-- Entries provided follows --
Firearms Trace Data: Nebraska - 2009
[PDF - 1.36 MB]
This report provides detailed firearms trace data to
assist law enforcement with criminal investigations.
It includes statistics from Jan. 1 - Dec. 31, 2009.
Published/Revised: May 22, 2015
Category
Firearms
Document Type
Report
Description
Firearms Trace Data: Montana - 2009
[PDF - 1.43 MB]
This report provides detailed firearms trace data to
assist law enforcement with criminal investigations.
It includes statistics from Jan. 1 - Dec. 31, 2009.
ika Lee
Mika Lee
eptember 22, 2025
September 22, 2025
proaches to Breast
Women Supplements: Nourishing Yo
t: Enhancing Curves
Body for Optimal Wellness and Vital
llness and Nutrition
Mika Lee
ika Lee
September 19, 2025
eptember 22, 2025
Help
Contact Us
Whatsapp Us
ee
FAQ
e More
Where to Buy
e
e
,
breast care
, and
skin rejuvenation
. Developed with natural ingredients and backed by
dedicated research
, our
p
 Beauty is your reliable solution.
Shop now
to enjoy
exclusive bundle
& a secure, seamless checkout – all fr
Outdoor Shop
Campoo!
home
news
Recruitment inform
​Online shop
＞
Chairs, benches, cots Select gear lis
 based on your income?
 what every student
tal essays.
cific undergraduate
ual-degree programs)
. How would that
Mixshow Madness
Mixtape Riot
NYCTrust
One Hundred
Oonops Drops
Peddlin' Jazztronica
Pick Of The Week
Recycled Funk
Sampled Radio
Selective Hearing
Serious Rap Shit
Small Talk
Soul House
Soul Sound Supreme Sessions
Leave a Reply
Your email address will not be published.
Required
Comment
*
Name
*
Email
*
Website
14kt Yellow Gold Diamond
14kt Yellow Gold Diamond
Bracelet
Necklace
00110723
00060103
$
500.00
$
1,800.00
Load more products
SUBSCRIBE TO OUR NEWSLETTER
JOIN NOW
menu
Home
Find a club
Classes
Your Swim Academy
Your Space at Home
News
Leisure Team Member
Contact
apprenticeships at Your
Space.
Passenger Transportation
-- Entries provided concluded --
Brief
Copy out everything in the listing above, from its first line down through the line containing "One Hundred", with both of those lines included.

Exercise solution
Firearms Trace Data: Nebraska - 2009
[PDF - 1.36 MB]
This report provides detailed firearms trace data to
assist law enforcement with criminal investigations.
It includes statistics from Jan. 1 - Dec. 31, 2009.
Published/Revised: May 22, 2015
Category
Firearms
Document Type
Report
Description
Firearms Trace Data: Montana - 2009
[PDF - 1.43 MB]
This report provides detailed firearms trace data to
assist law enforcement with criminal investigations.
It includes statistics from Jan. 1 - Dec. 31, 2009.
ika Lee
Mika Lee
eptember 22, 2025
September 22, 2025
proaches to Breast
Women Supplements: Nourishing Yo
t: Enhancing Curves
Body for Optimal Wellness and Vital
llness and Nutrition
Mika Lee
ika Lee
September 19, 2025
eptember 22, 2025
Help
Contact Us
Whatsapp Us
ee
FAQ
e More
Where to Buy
e
e
,
breast care
, and
skin rejuvenation
. Developed with natural ingredients and backed by
dedicated research
, our
p
 Beauty is your reliable solution.
Shop now
to enjoy
exclusive bundle
& a secure, seamless checkout – all fr
Outdoor Shop
Campoo!
home
news
Recruitment inform
​Online shop
＞
Chairs, benches, cots Select gear lis
 based on your income?
 what every student
tal essays.
cific undergraduate
ual-degree programs)
. How would that
Mixshow Madness
Mixtape Riot
NYCTrust
One Hundred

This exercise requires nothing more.